No es el diván del psiquiatra, la austeridad franciscana, el decreto presidencial o la promoción de la honestidad valiente la que acabará de tajo con la corrupción en México. Para enfrentar el principal problema público del país, se requieren acciones y políticas coordinadas. Es decir, mucho más que ideología y buena voluntad.
En los primeros meses de la actual administración, el combate a la corrupción pareció centrarse en la técnica del garrote. La aplicación de estrictas medidas de austeridad y la necesidad de trofeos llevó a hacer ajustes y cambios normativos.
La modificación constitucional que permite la prisión oficiosa para todos aquellos que estén inculpados por delitos de corrupción —aún sin concluir el proceso— sigue esa lógica. También los nuevos términos sobre la extinción de dominio. El gobierno puede ahora hacerse de terrenos y otros bienes que probablemente provengan de la corrupción, aunque después se demuestre lo contrario.
En un país en el que las graves deficiencias del sistema de justicia permiten la liberación de delincuentes y el encarcelamiento de inocentes, la receta es más que amarga
En la misma tónica, de diciembre a junio de este año, se realizaron 20 mil 504 denuncias por corrupción que derivaron en la sanción de mil 426 servidores públicos. A la fecha, más de 16 mil expedientes se encuentran abiertos. Casos emblemáticos como la Estafa Maestra, Odebrecht o la Casa Blanca, están en proceso con la diligencia de la Unidad de Inteligencia Financiera. De estos casos, hasta ahora hay una sola encarcelada.

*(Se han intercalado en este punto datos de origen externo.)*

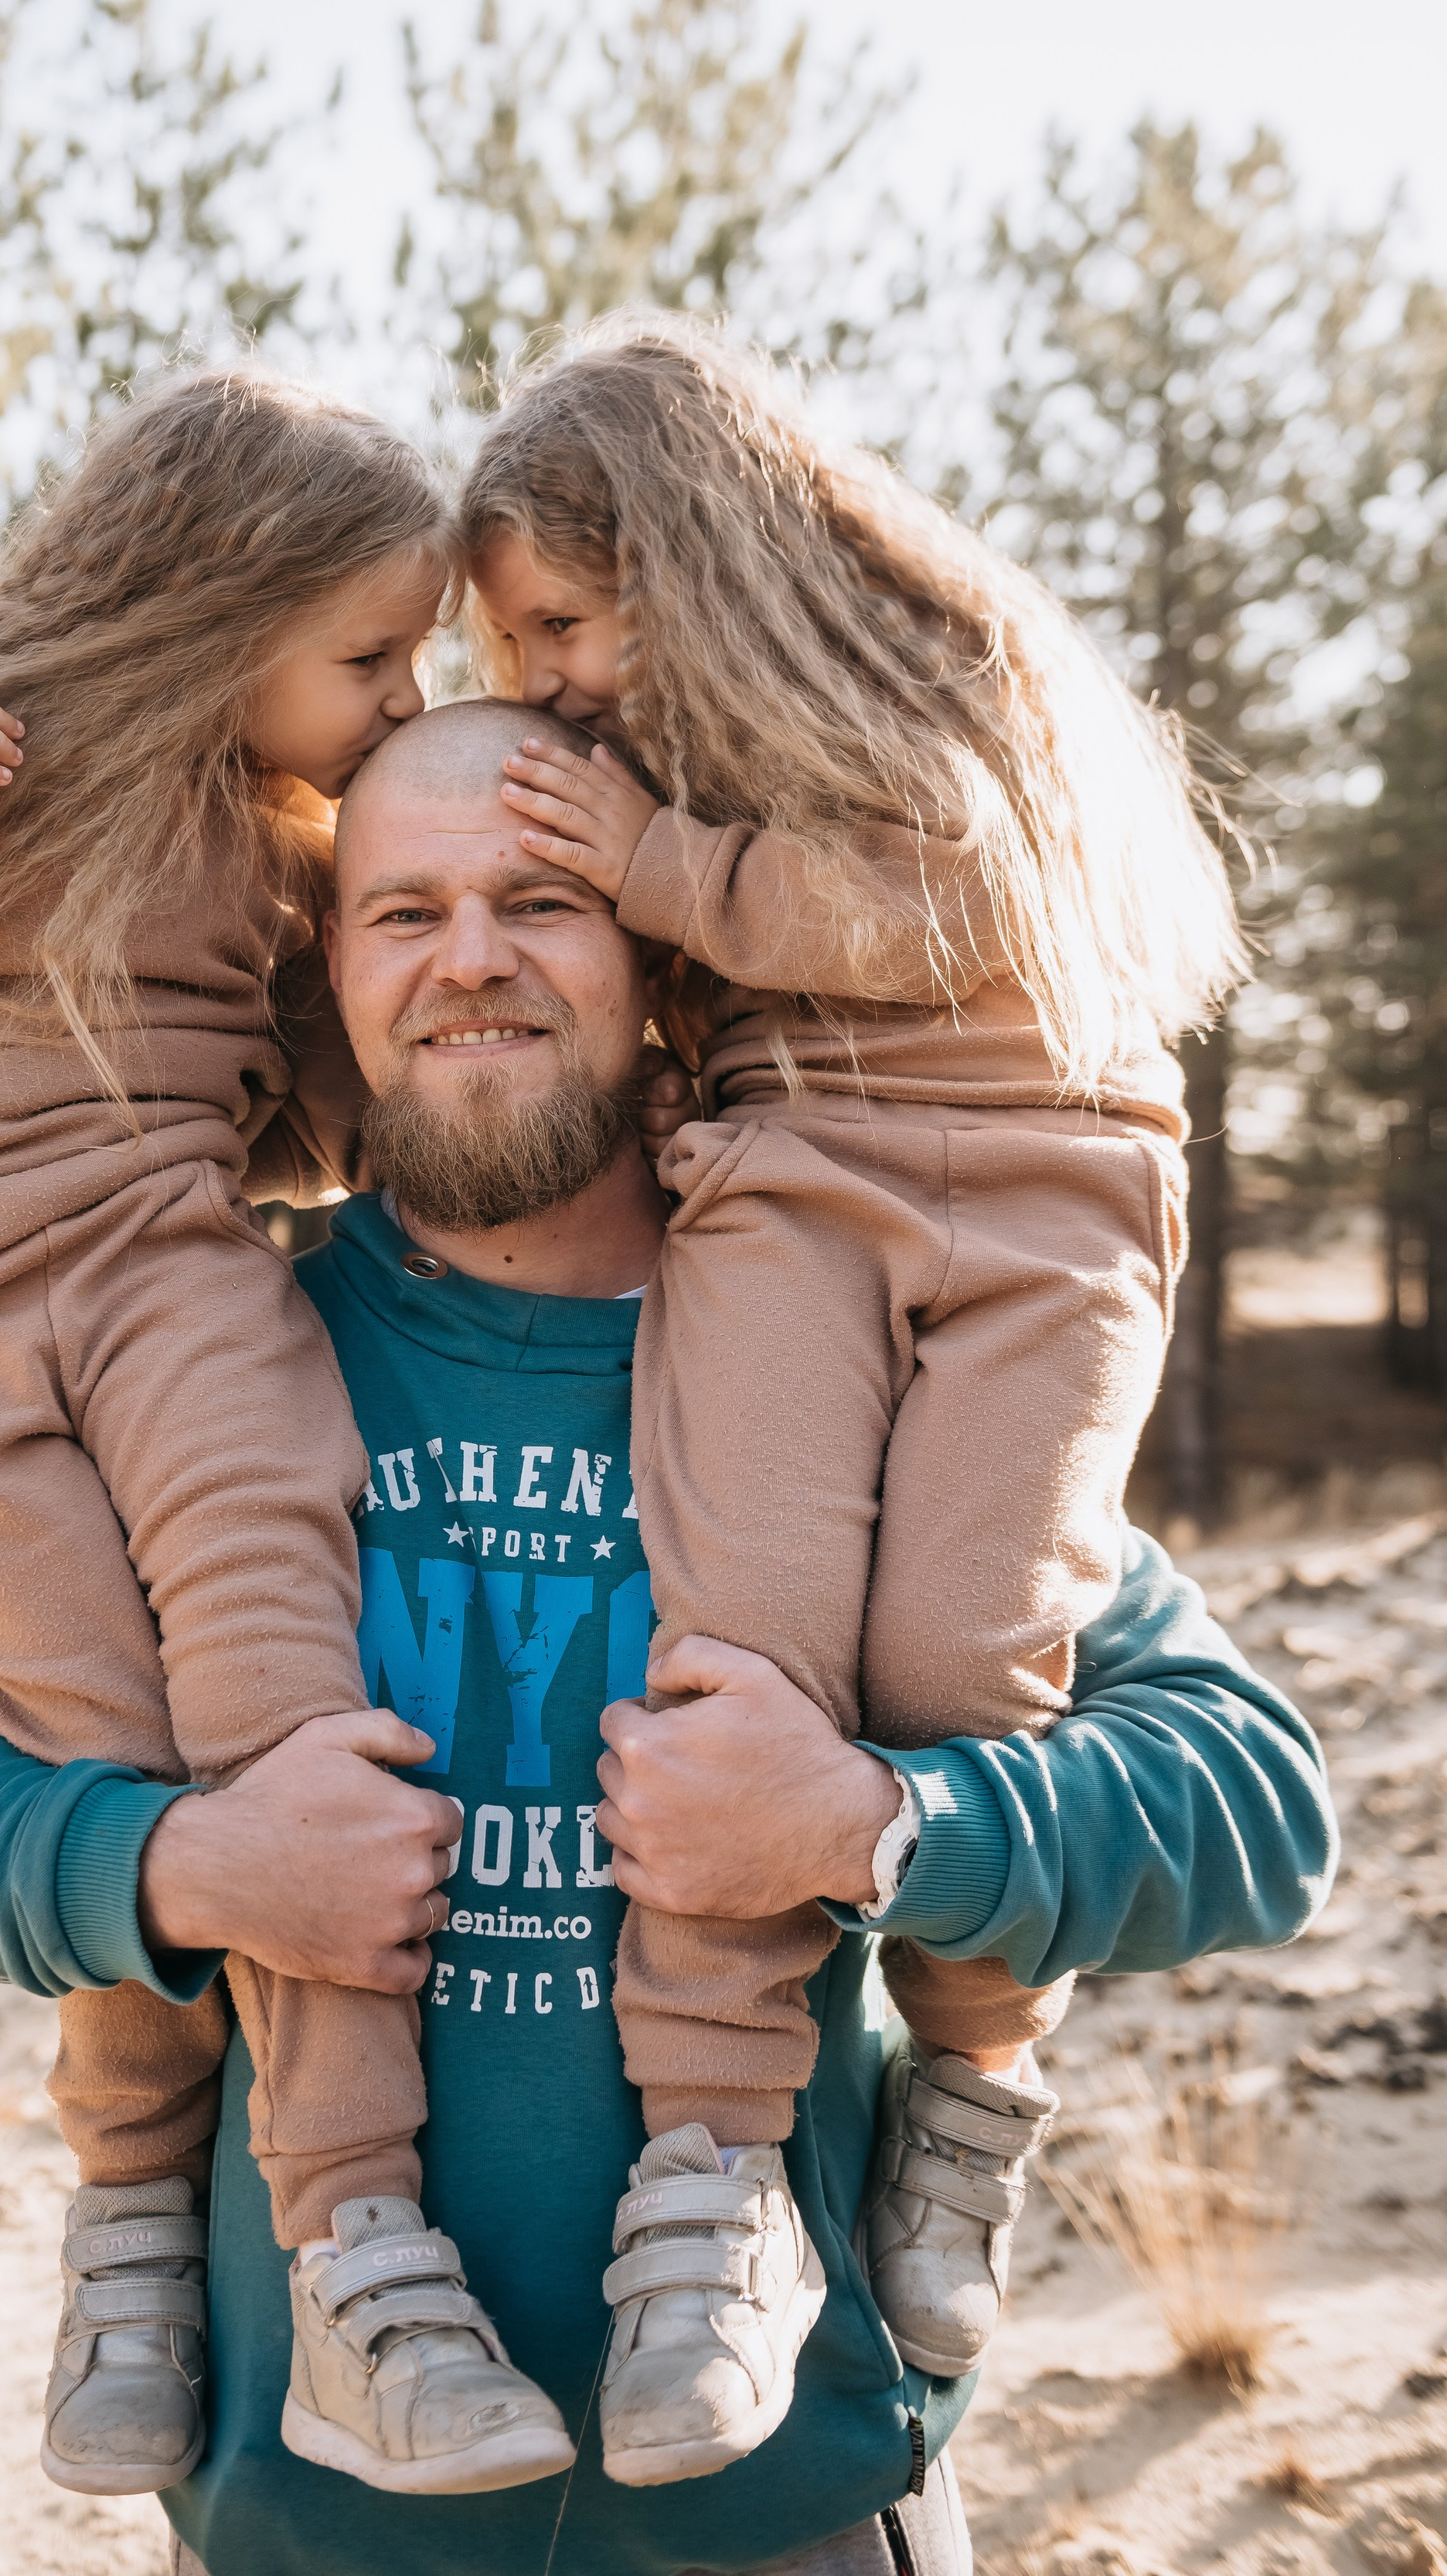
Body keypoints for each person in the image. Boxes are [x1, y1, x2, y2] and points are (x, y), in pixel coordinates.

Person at [0, 698, 1337, 2573]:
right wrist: (183, 1867)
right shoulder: (197, 1361)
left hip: (788, 2503)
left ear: (658, 955)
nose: (470, 958)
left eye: (541, 898)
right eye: (404, 911)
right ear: (329, 972)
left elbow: (1249, 1805)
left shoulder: (850, 1343)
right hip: (315, 2519)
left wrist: (872, 1825)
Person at [0, 377, 595, 2503]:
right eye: (366, 658)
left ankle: (356, 2232)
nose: (397, 702)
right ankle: (128, 2212)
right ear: (221, 611)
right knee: (115, 1754)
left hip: (173, 1283)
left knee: (282, 1712)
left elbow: (338, 1099)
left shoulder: (289, 852)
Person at [466, 315, 1248, 2405]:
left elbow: (943, 907)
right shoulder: (650, 759)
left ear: (687, 553)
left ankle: (973, 2084)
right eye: (517, 639)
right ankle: (712, 2156)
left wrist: (661, 871)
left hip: (1049, 1194)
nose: (543, 672)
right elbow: (684, 980)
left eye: (561, 619)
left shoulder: (942, 663)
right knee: (745, 1645)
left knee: (962, 1663)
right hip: (795, 1179)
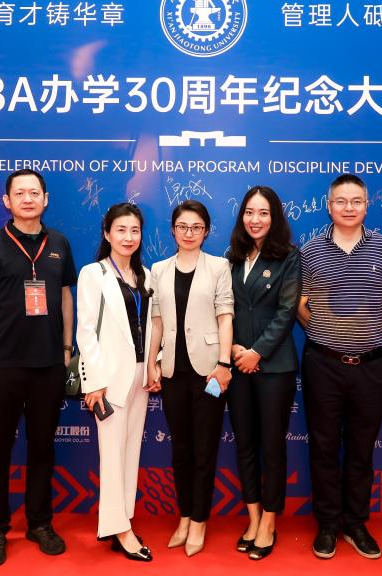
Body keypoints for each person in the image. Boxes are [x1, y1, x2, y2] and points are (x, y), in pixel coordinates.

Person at [0, 169, 76, 567]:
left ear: (45, 199)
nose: (28, 199)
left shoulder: (59, 243)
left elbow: (65, 298)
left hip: (48, 365)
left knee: (43, 449)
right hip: (3, 365)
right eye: (20, 193)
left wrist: (66, 350)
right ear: (7, 201)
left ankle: (39, 523)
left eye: (35, 193)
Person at [297, 173, 382, 560]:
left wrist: (362, 331)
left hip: (370, 366)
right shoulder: (310, 250)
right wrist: (326, 331)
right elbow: (300, 304)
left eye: (356, 201)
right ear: (329, 206)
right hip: (322, 364)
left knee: (361, 449)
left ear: (367, 206)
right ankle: (327, 524)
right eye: (340, 201)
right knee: (323, 447)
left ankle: (355, 523)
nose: (348, 207)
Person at [146, 199, 234, 557]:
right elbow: (156, 322)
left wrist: (224, 363)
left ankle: (199, 520)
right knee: (181, 449)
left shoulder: (219, 266)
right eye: (182, 226)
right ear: (172, 230)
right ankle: (184, 516)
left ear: (206, 231)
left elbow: (225, 316)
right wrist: (151, 362)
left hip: (209, 372)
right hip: (172, 373)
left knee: (204, 449)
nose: (189, 233)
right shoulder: (159, 269)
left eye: (196, 227)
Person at [76, 203, 156, 562]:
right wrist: (94, 381)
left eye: (134, 230)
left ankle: (122, 519)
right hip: (108, 380)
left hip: (140, 376)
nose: (128, 237)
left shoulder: (146, 275)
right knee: (111, 455)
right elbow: (86, 331)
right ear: (107, 233)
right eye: (121, 230)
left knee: (130, 452)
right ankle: (119, 529)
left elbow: (152, 326)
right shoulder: (93, 274)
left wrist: (153, 365)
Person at [226, 186, 300, 560]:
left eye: (264, 213)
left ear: (275, 217)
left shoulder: (288, 256)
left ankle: (270, 521)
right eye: (249, 212)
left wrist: (256, 352)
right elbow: (225, 308)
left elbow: (287, 312)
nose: (255, 220)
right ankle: (253, 517)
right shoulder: (232, 257)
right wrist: (234, 349)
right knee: (245, 443)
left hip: (274, 367)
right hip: (237, 364)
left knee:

Una con nombre, apellido y una añeja historia de rivalidad con el actual gobierno.
El recién publicado Programa Nacional de Combate a la Corrupción y a la Impunidad y de Mejora de la Gestión Pública 2019-2024 marca la ruta de los meses venideros.
El diagnóstico, como suele ser en la Cuarta Transformación, es impecable: la corrupción —señala— es una forma de dominación social en el que predominan el abuso, la impunidad y la apropiación indebida de lo público.
A la necesidad de sanción se agregan nuevos ingredientes. En los cinco objetivos y veintisiete acciones prioritarias existen aciertos.
La necesaria profesionalización, la participación ciudadana organizada y una política de información basada en máxima publicidad y datos abiertos son parte de ello.
Tras el maltrato inicial que este gobierno dio al funcionariado y el despido por decreto de 22 mil burócratas, parece ser que al fin se atenderá el viejo anhelo de acabar con el sistema de botín. Lograr la transformación que se quiere con la legislación e incentivos vigentes se antoja complicado. Pero al menos está en las prioridades.
También se incluyen mecanismos de detección de patrones y erradicación de causas que generan desvíos, sesgos y particularismos.
Extraña sin embargo, lo desdibujado de mecanismos de coordinación con instituciones clave de rendición de cuentas. Para que la corrupción sistémica pueda eliminarse, se requieren esfuerzos de acción colectiva. La ausencia de contrapesos en la estrategia anticorrupción parece llevarnos al viejo paradigma en donde el combate a la corrupción era tarea de un solo hombre. Ahora ya sabemos que esa estrategia no funciona.